“Don’t You Cry Now. I Got You.”
Dear Frank,
Remember my good friend, Mary, in El Paso? No, maybe that was before your time. I thought about her recently- about something that happened and how it came full circle.
Back when I was a young mother, she and I would exercise, run stadium steps (can you believe it?) and buy groceries together while the children were in school. One day, she pulled over on a busy road to move an animal that had been struck and killed by a car. Traffic moved along steadily, people passing by quickly. Nothing required her to intervene. And yet she did. She turned on her flashers and, with a steady, unhurried care, moved the lifeless body to the side of the road.
There was no announcement, no visible emotion, no sense that this was a particularly notable act. She finished and went on, as though this were simply part of how one moved through the world. Mary was like that, and over the years many moments have come to mind that speak to the kind of life she lived.
At the time, I remember thinking it was a far more courageous act than anything I could imagine myself doing. It felt like a step well beyond my own comfort, taken for the sake of a small, unremarked kindness.
Without realizing it at the time, something was taught to me that stayed.
Yesterday, on an ordinary Tuesday morning as I was leaving a church meeting at St John’s, I encountered a moment that called that image back to mind. A small black-and-white cat lay motionless in the road. I felt the familiar hesitation that comes when something asks more of us than we expect to give. It didn’t feel like rising to the occasion so much as being presented with an opportunity to respond. I found myself thinking of what I would want had I been the owner of this pet. My eyes welled with tears as I made a U-turn to go back, still unsure that I had the strength to follow my instinct. I put the car in park and turned on my flashers, upset and gathering myself. Before I had to decide about this alone, two men pulled over.
One was elderly, the other younger. They understood immediately, without discussion or direction, and got out. The elderly gentleman helped direct traffic, all the while saying, “Don’t you cry now. I got you,” in a voice that felt steady and kind, as if holding the moment in place for all of us.
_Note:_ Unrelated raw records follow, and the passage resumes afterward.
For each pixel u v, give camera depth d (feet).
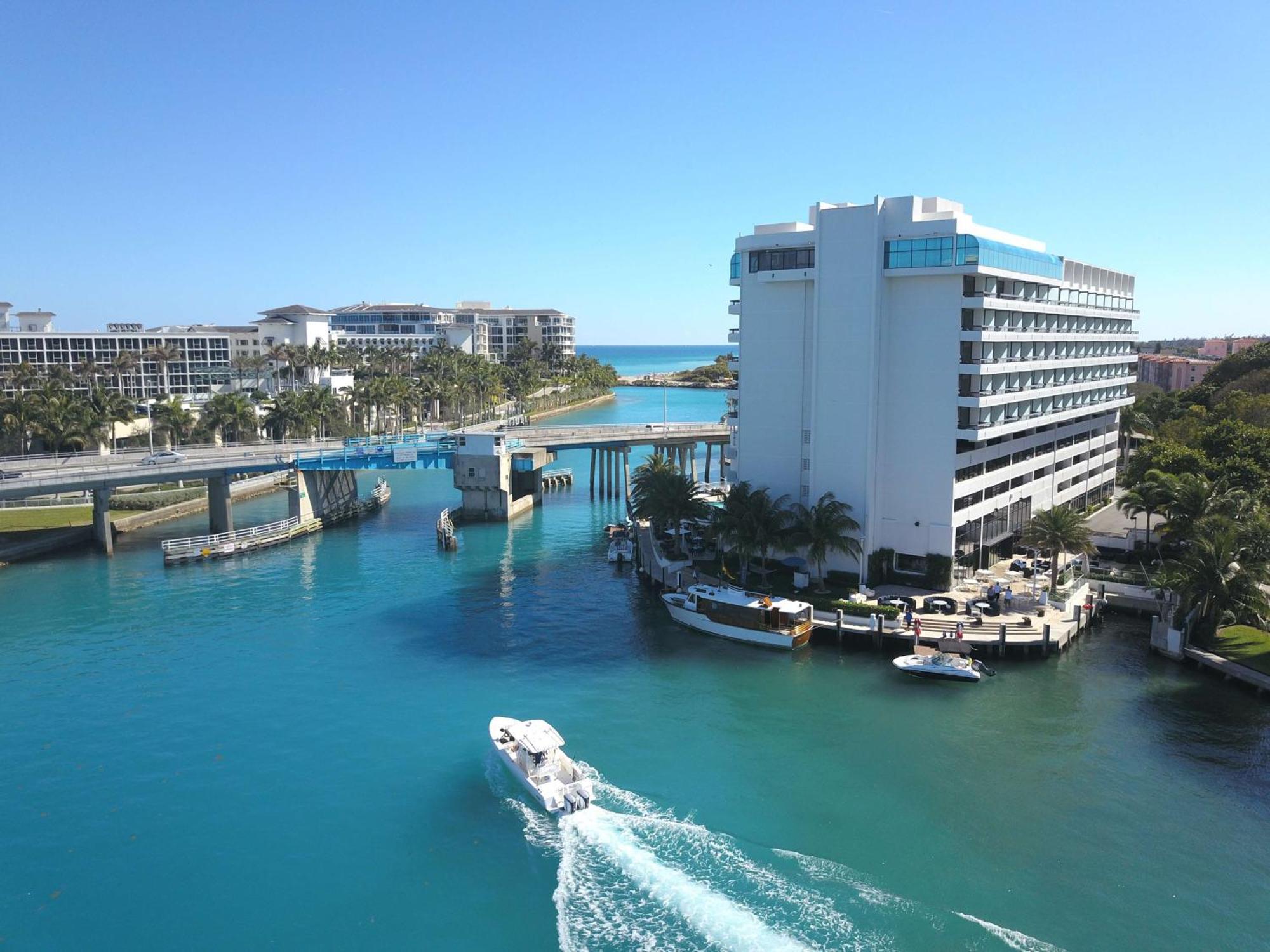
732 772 167.53
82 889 134.72
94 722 190.70
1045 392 300.20
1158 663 221.05
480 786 163.43
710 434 488.44
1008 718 190.39
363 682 213.25
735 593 251.60
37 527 372.79
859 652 231.91
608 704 199.52
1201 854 141.49
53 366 549.13
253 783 165.07
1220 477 297.74
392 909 129.49
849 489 268.62
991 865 138.31
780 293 282.36
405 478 565.94
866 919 125.29
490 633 250.37
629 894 131.44
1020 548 301.43
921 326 257.14
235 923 126.93
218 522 382.63
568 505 471.21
He repeated this. “Don’t cry. I got you.”
Walking towards the middle of the road, I hesitated and looked at him. He nodded, gave me a thumbs-up, as if to say “go ahead” and once again bolstered me with, “I got you.”
Quickly, I moved the cat’s body to the side of the road, doing only what was required, and then stepped back. There was a shared clarity in the moment, an unspoken agreement about how one responds when something small and vulnerable is in danger of being overlooked. It felt less like instruction and more like recognition, as though we were all drawing from a strength we somehow shared. Actually, I know we were.
I hugged him, knowing that the support I needed had indeed been heaven-sent. It stayed with me long after I drove away. What I remember most now is not only the small act itself, but the way the moment unfolded. I had turned the car around thinking I was facing something difficult I was led to do, but alone. Instead, two people appeared who understood immediately what was needed: an elderly man who stood calmly in the road saying, “Don’t you cry now. I got you.” And a younger man who stepped out without hesitation. The three of us, strangers, suddenly working together in a moment that might easily have been passed by.
It reminded me that the shaping moments of a life rarely arrive with fanfare. They appear unexpectedly, in ordinary hours, and ask only that we respond as best we can, and sometimes, when we do, we discover that we are not alone after all.
Perhaps this is one of the ways God’s goodness travels: through example remembered, through courage borrowed, and through the kindness of strangers who appear at just the right moment to say, “I got you.”